Job: Without including any picture, transcribe the entries below word for word.
:::
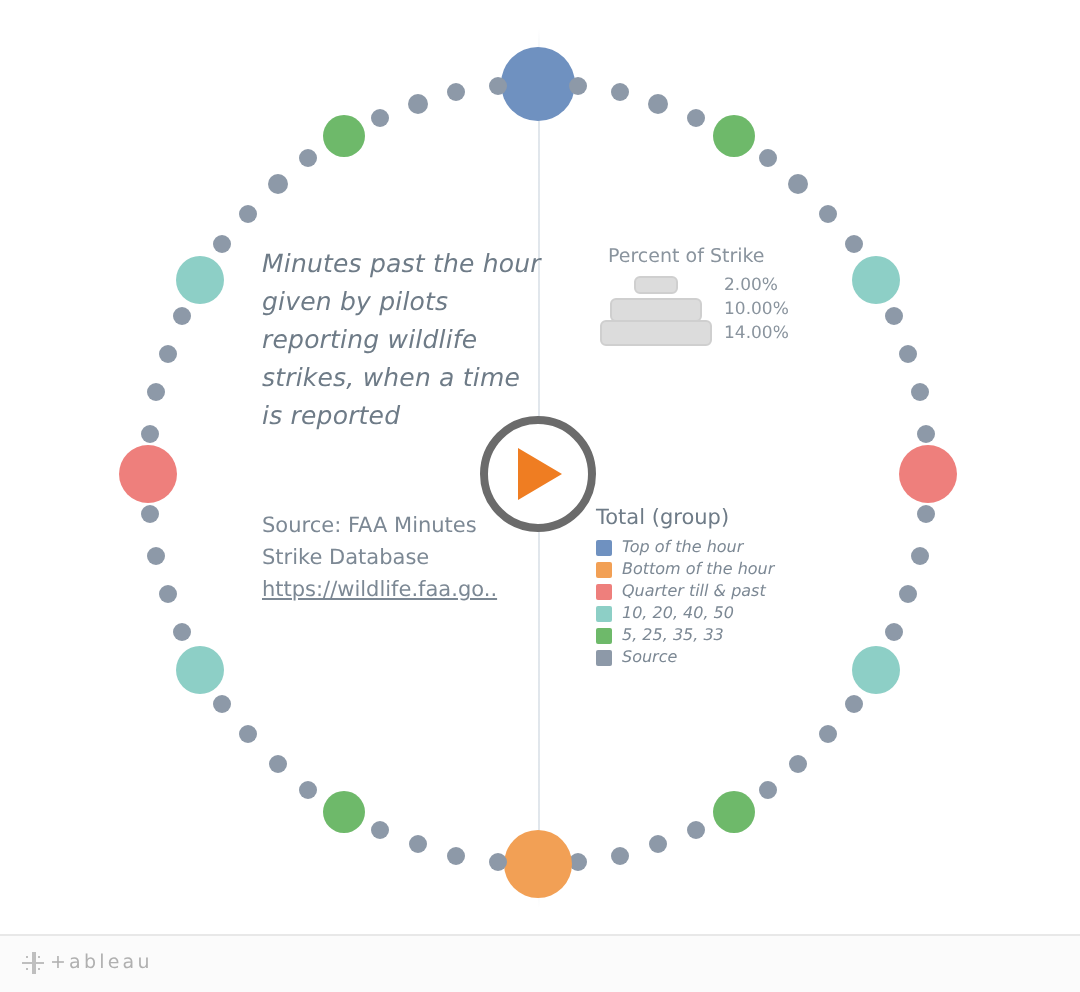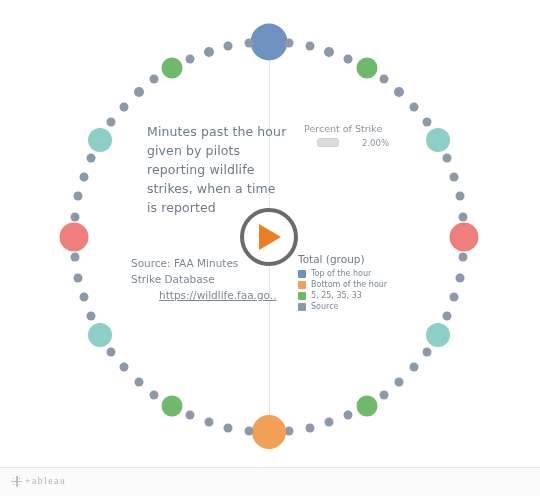--- a/index.html
+++ b/index.html
@@ -29,10 +29,11 @@
   
   .caption{
     position:absolute;
-    left:147px;top:122px;width:140px;
+    left:131px;top:122px;width:140px;
     font-size:12.5px;line-height:19px;
     color:#6e7b87;
     letter-spacing:.1px;
+    font-style:italic;
   }
   .source{
     position:absolute;

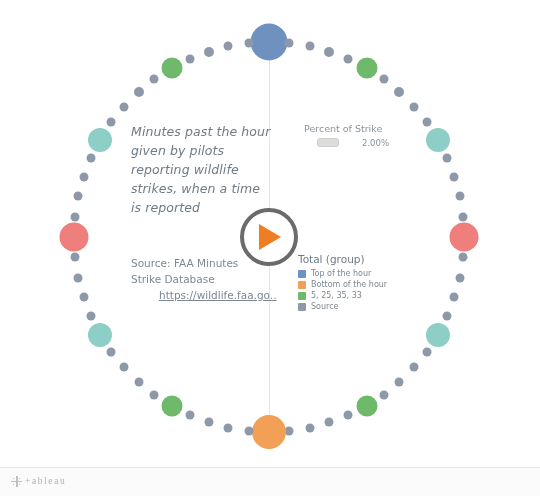--- a/index.html
+++ b/index.html
@@ -209,6 +209,12 @@
           </div>
           <div class="sl-val">2.00%</div>
         </div>
+        <div class="sl-row">
+          <div class="sl-swatchbox">
+            <div class="sl-swatch" style="width: 44px; height: 10px;"></div>
+          </div>
+          <div class="sl-val">10.00%</div>
+        </div>
       </div>
   </div>
 

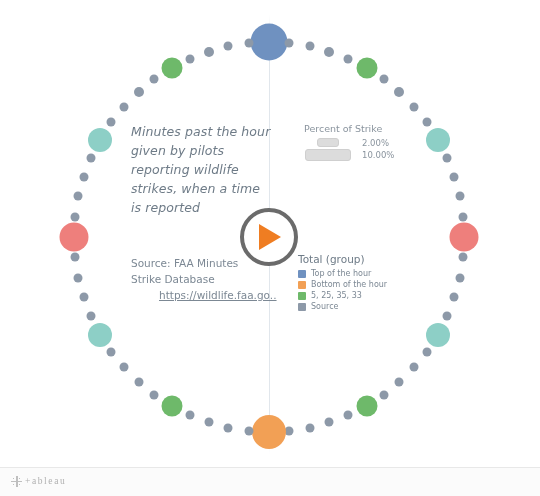--- a/index.html
+++ b/index.html
@@ -215,6 +215,12 @@
           </div>
           <div class="sl-val">10.00%</div>
         </div>
+        <div class="sl-row">
+          <div class="sl-swatchbox">
+            <div class="sl-swatch" style="width: 54px; height: 11px;"></div>
+          </div>
+          <div class="sl-val">14.00%</div>
+        </div>
       </div>
   </div>
 

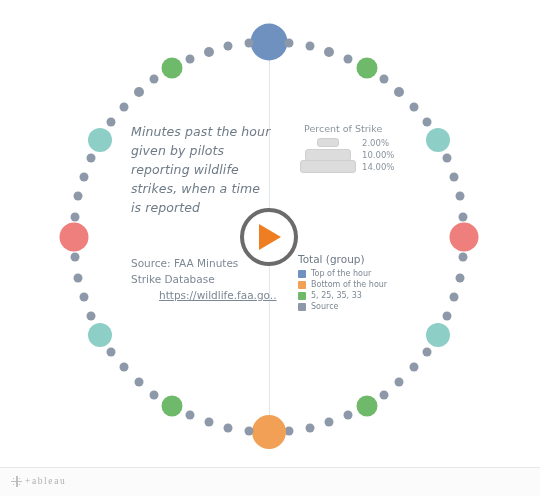--- a/index.html
+++ b/index.html
@@ -78,7 +78,7 @@
     width:8px;height:8px;border-radius:1px;margin-right:5px;flex:0 0 auto;
   }
   .cl-label{
-    font-size:8px;color:#7c8894;white-space:nowrap;
+    font-size:8px;color:#7c8894;white-space:nowrap;font-style:italic;
   }
   
   .play-btn{

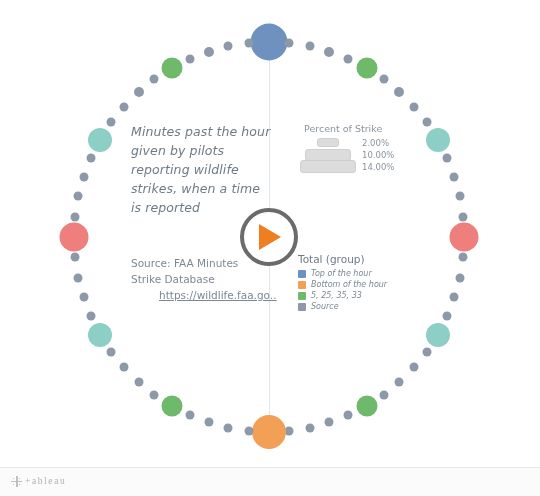--- a/index.html
+++ b/index.html
@@ -43,7 +43,6 @@
   }
   .source a{
     color:#7c8894;
-    margin-left:28px;
   }
   
   .size-legend{

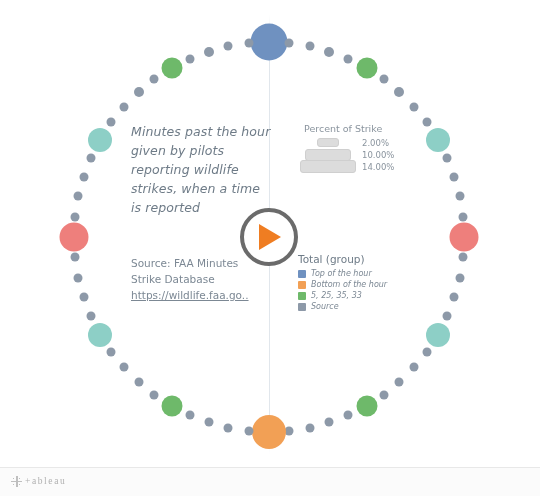--- a/index.html
+++ b/index.html
@@ -235,6 +235,10 @@
           <span class="cl-label">Bottom of the hour</span>
         </div>
         <div class="cl-row">
+          <span class="cl-swatch" style="background: rgb(238, 127, 124);"></span>
+          <span class="cl-label">Quarter till &amp; past</span>
+        </div>
+        <div class="cl-row">
           <span class="cl-swatch" style="background: rgb(110, 185, 106);"></span>
           <span class="cl-label">5, 25, 35, 33</span>
         </div>

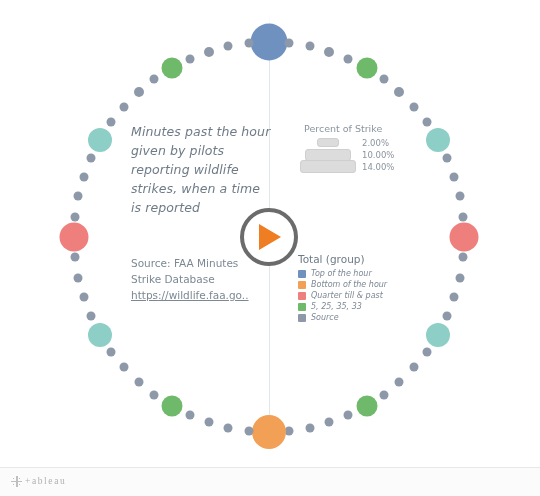--- a/index.html
+++ b/index.html
@@ -239,6 +239,10 @@
           <span class="cl-label">Quarter till &amp; past</span>
         </div>
         <div class="cl-row">
+          <span class="cl-swatch" style="background: rgb(141, 207, 198);"></span>
+          <span class="cl-label">10, 20, 40, 50</span>
+        </div>
+        <div class="cl-row">
           <span class="cl-swatch" style="background: rgb(110, 185, 106);"></span>
           <span class="cl-label">5, 25, 35, 33</span>
         </div>

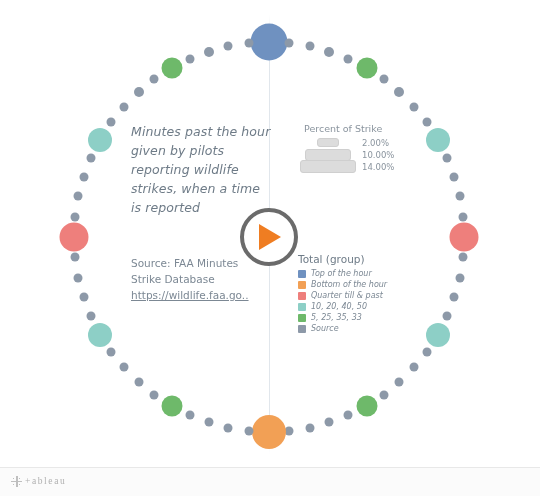--- a/index.html
+++ b/index.html
@@ -107,9 +107,8 @@
   }
   .tab-logo{
     position:absolute;left:11px;top:8px;
-    display:flex;align-items:flex-start;
+    display:flex;align-items:center;
     color:#b4b4b4;
-    font-family:Liberation Serif, serif;
   }
   .tab-mark{
     width:11px;height:11px;position:relative;margin-right:3px;

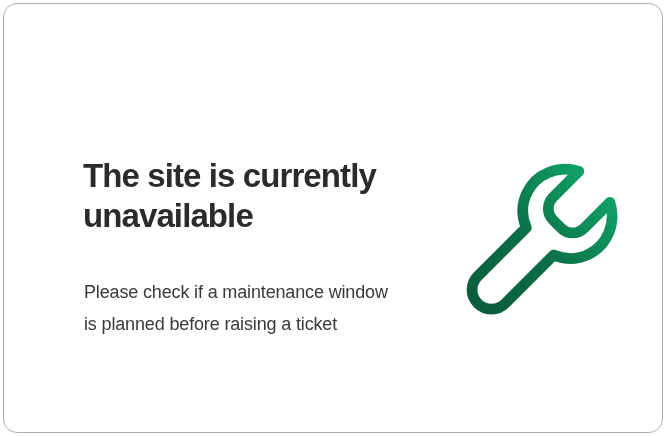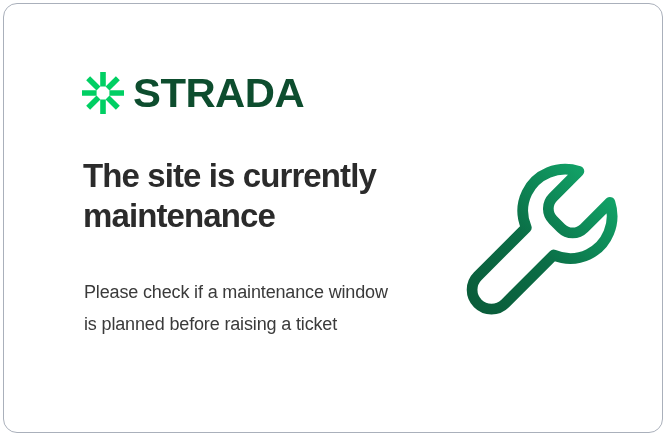--- a/index.html
+++ b/index.html
@@ -111,30 +111,6 @@
 
   <div class="card">
 
-    <div class="brand">
-      <span class="brand-mark-wrap">
-        <svg class="brand-mark" viewBox="0 0 42 42" aria-hidden="true">
-          <g fill="#00cf63">
-
-            <polygon points="18.2,0 23.8,0 23.8,14.6 18.2,14.6"></polygon>
-
-            <polygon points="18.2,27.4 23.8,27.4 23.8,42 18.2,42"></polygon>
-
-            <polygon points="0,18.2 14.6,18.2 14.6,23.8 0,23.8"></polygon>
-
-            <polygon points="27.4,18.2 42,18.2 42,23.8 27.4,23.8"></polygon>
-
-            <g transform="rotate(45 21 21)">
-              <polygon points="18.2,0 23.8,0 23.8,14.6 18.2,14.6"></polygon>
-              <polygon points="18.2,27.4 23.8,27.4 23.8,42 18.2,42"></polygon>
-              <polygon points="0,18.2 14.6,18.2 14.6,23.8 0,23.8"></polygon>
-              <polygon points="27.4,18.2 42,18.2 42,23.8 27.4,23.8"></polygon>
-            </g>
-          </g>
-        </svg>
-      </span>
-      <span class="brand-word">STRADA</span>
-    </div>
 
     <h1 class="headline">The site is currently maintenance</h1>
 

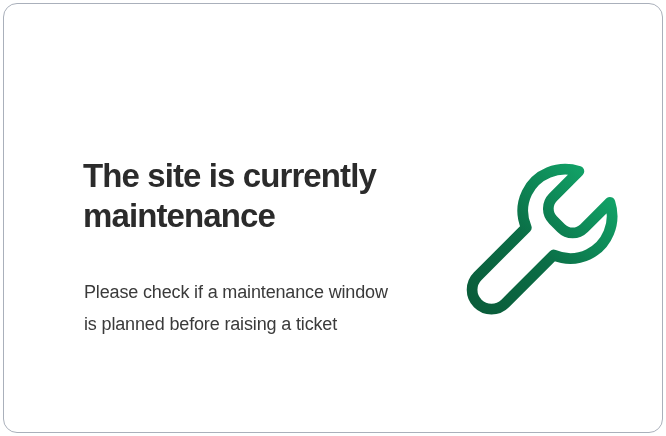--- a/index.html
+++ b/index.html
@@ -112,7 +112,7 @@
   <div class="card">
 
 
-    <h1 class="headline">The site is currently maintenance</h1>
+    <h1 class="headline">The site is currently unavailable</h1>
 
     <p class="body-copy">Please check if a maintenance window is planned before raising a ticket</p>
:::
Solution to this exercise:
--- a/index.html
+++ b/index.html
@@ -29,10 +29,11 @@
   
   .caption{
     position:absolute;
-    left:147px;top:122px;width:140px;
+    left:131px;top:122px;width:140px;
     font-size:12.5px;line-height:19px;
     color:#6e7b87;
     letter-spacing:.1px;
+    font-style:italic;
   }
   .source{
     position:absolute;

--- a/index.html
+++ b/index.html
@@ -209,6 +209,12 @@
           </div>
           <div class="sl-val">2.00%</div>
         </div>
+        <div class="sl-row">
+          <div class="sl-swatchbox">
+            <div class="sl-swatch" style="width: 44px; height: 10px;"></div>
+          </div>
+          <div class="sl-val">10.00%</div>
+        </div>
       </div>
   </div>
 

--- a/index.html
+++ b/index.html
@@ -215,6 +215,12 @@
           </div>
           <div class="sl-val">10.00%</div>
         </div>
+        <div class="sl-row">
+          <div class="sl-swatchbox">
+            <div class="sl-swatch" style="width: 54px; height: 11px;"></div>
+          </div>
+          <div class="sl-val">14.00%</div>
+        </div>
       </div>
   </div>
 

--- a/index.html
+++ b/index.html
@@ -78,7 +78,7 @@
     width:8px;height:8px;border-radius:1px;margin-right:5px;flex:0 0 auto;
   }
   .cl-label{
-    font-size:8px;color:#7c8894;white-space:nowrap;
+    font-size:8px;color:#7c8894;white-space:nowrap;font-style:italic;
   }
   
   .play-btn{

--- a/index.html
+++ b/index.html
@@ -43,7 +43,6 @@
   }
   .source a{
     color:#7c8894;
-    margin-left:28px;
   }
   
   .size-legend{

--- a/index.html
+++ b/index.html
@@ -235,6 +235,10 @@
           <span class="cl-label">Bottom of the hour</span>
         </div>
         <div class="cl-row">
+          <span class="cl-swatch" style="background: rgb(238, 127, 124);"></span>
+          <span class="cl-label">Quarter till &amp; past</span>
+        </div>
+        <div class="cl-row">
           <span class="cl-swatch" style="background: rgb(110, 185, 106);"></span>
           <span class="cl-label">5, 25, 35, 33</span>
         </div>

--- a/index.html
+++ b/index.html
@@ -239,6 +239,10 @@
           <span class="cl-label">Quarter till &amp; past</span>
         </div>
         <div class="cl-row">
+          <span class="cl-swatch" style="background: rgb(141, 207, 198);"></span>
+          <span class="cl-label">10, 20, 40, 50</span>
+        </div>
+        <div class="cl-row">
           <span class="cl-swatch" style="background: rgb(110, 185, 106);"></span>
           <span class="cl-label">5, 25, 35, 33</span>
         </div>

--- a/index.html
+++ b/index.html
@@ -107,9 +107,8 @@
   }
   .tab-logo{
     position:absolute;left:11px;top:8px;
-    display:flex;align-items:flex-start;
+    display:flex;align-items:center;
     color:#b4b4b4;
-    font-family:Liberation Serif, serif;
   }
   .tab-mark{
     width:11px;height:11px;position:relative;margin-right:3px;

--- a/index.html
+++ b/index.html
@@ -111,30 +111,6 @@
 
   <div class="card">
 
-    <div class="brand">
-      <span class="brand-mark-wrap">
-        <svg class="brand-mark" viewBox="0 0 42 42" aria-hidden="true">
-          <g fill="#00cf63">
-
-            <polygon points="18.2,0 23.8,0 23.8,14.6 18.2,14.6"></polygon>
-
-            <polygon points="18.2,27.4 23.8,27.4 23.8,42 18.2,42"></polygon>
-
-            <polygon points="0,18.2 14.6,18.2 14.6,23.8 0,23.8"></polygon>
-
-            <polygon points="27.4,18.2 42,18.2 42,23.8 27.4,23.8"></polygon>
-
-            <g transform="rotate(45 21 21)">
-              <polygon points="18.2,0 23.8,0 23.8,14.6 18.2,14.6"></polygon>
-              <polygon points="18.2,27.4 23.8,27.4 23.8,42 18.2,42"></polygon>
-              <polygon points="0,18.2 14.6,18.2 14.6,23.8 0,23.8"></polygon>
-              <polygon points="27.4,18.2 42,18.2 42,23.8 27.4,23.8"></polygon>
-            </g>
-          </g>
-        </svg>
-      </span>
-      <span class="brand-word">STRADA</span>
-    </div>
 
     <h1 class="headline">The site is currently maintenance</h1>
 

--- a/index.html
+++ b/index.html
@@ -112,7 +112,7 @@
   <div class="card">
 
 
-    <h1 class="headline">The site is currently maintenance</h1>
+    <h1 class="headline">The site is currently unavailable</h1>
 
     <p class="body-copy">Please check if a maintenance window is planned before raising a ticket</p>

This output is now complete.